On the occasion of his birthday, during the third night of the 71st Sanremo Music Festival
Negramaro paid homage to Lucio Dalla. Therefore, this article is about his most famous album,
Dalla, released in September 1980.
This album was released after Come è profondo il mare (1977) and Lucio Dalla (1979), which is
why it can be considered as the third and last chapter of a sort of trilogy destined to go down in
Italian music history.
The first song is Balla balla ballerino, in which Dalla recounts the Bologna massacre on the
Palermo-Frankfurt train route (called Ballerino) and so encourages the listener to try and change the
tragic image that afflicted Italy during those days. If this song talks about the past, on the other hand
in Futura there is an invitation to look at the future: indeed, this song was created looking at the
Berlin Wall and thinking about two lovers who tried to imagine their future together. Dalla’s
relationship with love is also explained in Meri Luis and Cara (which was supposed to be called
Dialettica dell’immaginario), in which the feeling that unites and separates two lovers is showed.

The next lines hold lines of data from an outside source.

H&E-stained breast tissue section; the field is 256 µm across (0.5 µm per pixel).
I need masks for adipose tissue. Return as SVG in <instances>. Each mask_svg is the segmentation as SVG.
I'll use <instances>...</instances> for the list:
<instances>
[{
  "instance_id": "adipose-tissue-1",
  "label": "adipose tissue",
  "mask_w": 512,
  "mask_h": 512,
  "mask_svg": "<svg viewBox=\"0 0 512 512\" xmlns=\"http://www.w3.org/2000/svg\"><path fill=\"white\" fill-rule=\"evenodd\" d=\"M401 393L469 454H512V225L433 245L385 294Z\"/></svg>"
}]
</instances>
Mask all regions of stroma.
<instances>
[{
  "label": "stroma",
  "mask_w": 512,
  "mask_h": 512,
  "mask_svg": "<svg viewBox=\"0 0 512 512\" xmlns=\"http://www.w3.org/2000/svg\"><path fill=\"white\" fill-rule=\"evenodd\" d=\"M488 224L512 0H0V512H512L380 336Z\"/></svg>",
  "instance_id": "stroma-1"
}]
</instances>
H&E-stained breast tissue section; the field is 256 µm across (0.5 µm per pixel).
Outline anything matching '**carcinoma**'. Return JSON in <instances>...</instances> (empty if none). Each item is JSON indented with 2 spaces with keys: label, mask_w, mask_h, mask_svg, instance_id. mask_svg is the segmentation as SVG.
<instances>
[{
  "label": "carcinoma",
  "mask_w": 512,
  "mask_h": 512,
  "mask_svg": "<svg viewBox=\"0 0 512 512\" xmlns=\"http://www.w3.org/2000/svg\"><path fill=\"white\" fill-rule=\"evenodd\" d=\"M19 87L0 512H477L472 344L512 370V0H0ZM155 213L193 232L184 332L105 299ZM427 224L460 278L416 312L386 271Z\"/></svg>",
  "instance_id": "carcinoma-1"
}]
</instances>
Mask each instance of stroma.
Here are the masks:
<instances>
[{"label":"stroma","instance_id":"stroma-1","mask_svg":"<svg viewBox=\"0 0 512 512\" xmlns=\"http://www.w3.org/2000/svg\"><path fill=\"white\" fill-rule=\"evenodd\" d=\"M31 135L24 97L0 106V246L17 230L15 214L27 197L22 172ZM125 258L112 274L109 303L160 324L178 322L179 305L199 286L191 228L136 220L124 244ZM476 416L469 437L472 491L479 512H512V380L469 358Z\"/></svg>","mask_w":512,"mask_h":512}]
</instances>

In Parco della luna Dalla describes a boy looking at the moon thinking about something else: the
same moon also appears in La sera dei miracoli, with which the author takes the listener for an
imaginary walk in the alleys of Rome, the eternal city.
Irony, rage and humour are instead the topics of Mambo, starring a man who is confused and
abandoned. Siamo dei has an ironic and subtle topic as well, in which the human being is
considered as more perfect than divinities thanks to his flawed feelings, passions and torments.
On the 13th of November 2020, to celebrate the 40th anniversary of the release the album has been
remastered by Sony Music (Legacy Recordings) to recover its original sound.
Meanwhile we “wait for the light to return”, and we really encourage you to listen to this album at
least once and then comment with your opinions. Talk to you soon!